Une commission clôt l'affaire du don à l'Initiative Clinton

Les 484 000 versés par la DDC pour un projet au Liberia était conforme aux directives, constate le Conseil fédéral

Le versement de 484 000 francs par la Direction du développement et de la coopération (DDC) suisse à la Clinton Health Access Initiative (CHAI) en 2011 était conforme aux directives en vigueur. Elle n’avait pas pour but d’obtenir de Hillary Clinton une contre-partie quelconque dans le cadre du différend qui opposait la Suisse et les Etats-Unis à propos de la transmission de renseignements bancaires de ressortissants américains. C’est la conclusion à laquelle est parvenue la Commission de politique extérieure (CPE) du Conseil national, qui s’est penchée sur cette affaire lundi et mardi à Genève.

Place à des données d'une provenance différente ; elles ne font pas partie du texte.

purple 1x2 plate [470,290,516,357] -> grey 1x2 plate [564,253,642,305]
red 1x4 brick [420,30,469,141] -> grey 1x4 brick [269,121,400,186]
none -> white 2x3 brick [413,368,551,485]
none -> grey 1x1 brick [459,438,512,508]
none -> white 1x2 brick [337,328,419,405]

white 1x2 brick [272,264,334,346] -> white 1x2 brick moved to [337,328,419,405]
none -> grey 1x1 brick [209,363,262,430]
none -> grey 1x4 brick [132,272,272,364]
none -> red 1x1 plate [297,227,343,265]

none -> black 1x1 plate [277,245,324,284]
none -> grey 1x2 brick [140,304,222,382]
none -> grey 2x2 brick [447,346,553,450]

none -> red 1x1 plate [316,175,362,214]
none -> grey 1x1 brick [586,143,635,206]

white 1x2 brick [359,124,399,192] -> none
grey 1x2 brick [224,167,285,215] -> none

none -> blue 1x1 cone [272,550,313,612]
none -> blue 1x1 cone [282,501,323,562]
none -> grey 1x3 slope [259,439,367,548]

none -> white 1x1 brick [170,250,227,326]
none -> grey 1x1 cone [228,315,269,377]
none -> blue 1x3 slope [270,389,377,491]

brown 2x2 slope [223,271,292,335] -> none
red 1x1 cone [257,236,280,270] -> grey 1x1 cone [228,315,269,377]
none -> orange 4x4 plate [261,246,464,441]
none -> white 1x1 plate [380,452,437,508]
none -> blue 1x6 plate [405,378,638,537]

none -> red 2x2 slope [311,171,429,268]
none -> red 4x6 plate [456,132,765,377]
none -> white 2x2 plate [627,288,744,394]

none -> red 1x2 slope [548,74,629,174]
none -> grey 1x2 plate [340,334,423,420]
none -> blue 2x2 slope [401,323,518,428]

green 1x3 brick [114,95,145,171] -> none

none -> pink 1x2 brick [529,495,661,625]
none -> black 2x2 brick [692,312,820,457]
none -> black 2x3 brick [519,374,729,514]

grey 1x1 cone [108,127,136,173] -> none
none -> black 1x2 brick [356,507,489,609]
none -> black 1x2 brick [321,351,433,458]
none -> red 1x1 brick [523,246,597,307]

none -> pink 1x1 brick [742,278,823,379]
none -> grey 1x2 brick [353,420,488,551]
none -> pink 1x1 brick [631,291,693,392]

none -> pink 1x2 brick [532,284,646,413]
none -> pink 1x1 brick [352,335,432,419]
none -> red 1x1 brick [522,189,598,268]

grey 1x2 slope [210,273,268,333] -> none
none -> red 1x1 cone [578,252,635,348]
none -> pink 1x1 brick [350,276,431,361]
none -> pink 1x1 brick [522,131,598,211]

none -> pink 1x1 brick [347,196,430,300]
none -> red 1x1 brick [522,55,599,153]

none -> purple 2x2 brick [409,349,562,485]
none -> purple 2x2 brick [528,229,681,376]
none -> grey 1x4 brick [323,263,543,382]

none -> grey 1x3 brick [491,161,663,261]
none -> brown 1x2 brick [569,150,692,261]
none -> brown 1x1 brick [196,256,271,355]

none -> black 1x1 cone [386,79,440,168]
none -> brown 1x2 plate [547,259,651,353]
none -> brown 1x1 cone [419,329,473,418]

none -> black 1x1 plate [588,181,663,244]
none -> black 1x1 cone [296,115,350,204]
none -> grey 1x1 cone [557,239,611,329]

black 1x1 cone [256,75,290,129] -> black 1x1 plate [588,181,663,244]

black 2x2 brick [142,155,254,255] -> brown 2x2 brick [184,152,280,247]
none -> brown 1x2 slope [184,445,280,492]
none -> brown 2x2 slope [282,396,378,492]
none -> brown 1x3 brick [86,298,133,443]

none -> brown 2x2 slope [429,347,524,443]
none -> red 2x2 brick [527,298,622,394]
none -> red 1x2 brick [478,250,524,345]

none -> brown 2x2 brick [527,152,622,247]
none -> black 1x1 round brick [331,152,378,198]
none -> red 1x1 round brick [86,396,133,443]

«La commission a acquis la conviction que cet argent n’a pas été utilisé de manière incorrecte», certifie son président, Roland Rino Büchel (UDC/TG). Il ajoute: «Les explications de Didier Burkhalter ont été convaincantes.» Néanmoins, les représentants de son parti ont tenté de transmettre le dossier à la Délégation parlementaire des finances pour enquête. Mais la demande, consistant à envoyer une lettre à la DélFin, a été rejetée par 16 voix contre 8, toutes UDC.

Rappel des faits. Voici dix jours, «Schweiz am Sonntag» révélait l’existence de ce versement, laissant entendre qu’il pourrait avoir un lien avec les démêlés des banques suisses aux Etats-Unis. Le journal rappelait que Micheline Calmy-Rey et Hillary Clinton, alors toutes deux à la tête des Affaires étrangères de leur pays, entretenaient de bonnes relations.

«Cela aurait été de la corruption»

Devant la CPE, Didier Burkhalter a expliqué que l’idée de cette contribution était venue du responsable régional Afrique de la DDC en charge des questions de santé. Il s’agissait de soutenir un programme de lutte contre la mortalité infantile et maternelle au Liberia. Ce projet était piloté par la CHAI, qui est une émanation de la Fondation créée par la famille Clinton. «Certains membres de la commission jugent délicat que la personne en charge des pays du sud puisse prendre une telle décision. Elle aurait dû être prise à un niveau plus élevé», relève Roland Büchel. Selon le DFAE, la décision de soutenir ce programme a pourtant bien été communiquée aux étages supérieurs du département.

«Il faut cependant souligner que la CHAI a reçu beaucoup plus d’argent de la part d’autres pays, parfois plus de 10 à 20 millions de la part d’Etats tels que la Norvège, la Suède ou l’Irlande», poursuit Roland Büchel. «Je suis satisfait des explications de Didier Burkhalter. Il fallait clarifier cette affaire. Si ce versement avait été conditionné au soutien de Hillary Clinton pour un autre objectif, cela aurait été de la corruption», commente Carlo Sommaruga (PS/GE).

Didier Burkhalter a affirmé que, du point de vue du Conseil fédéral, il n’y avait eu aucun conflit d’intérêts. Une partie de la commission reste cependant d’avis que le soutien de projets «proches d’une personne politiquement exposée» est problématique. Mais la CPE n’entreprendra aucune autre démarche. Le président de la Commission de gestion, Alfred Heer, lui aussi membre de l’UDC, n’exclut toutefois pas d’inscrire le cas à l’ordre du jour d’une prochaine séance. «Si elle souhaite mettre le nez dans ce dossier, nous sommes à sa disposition», annonce Carlo Sommaruga.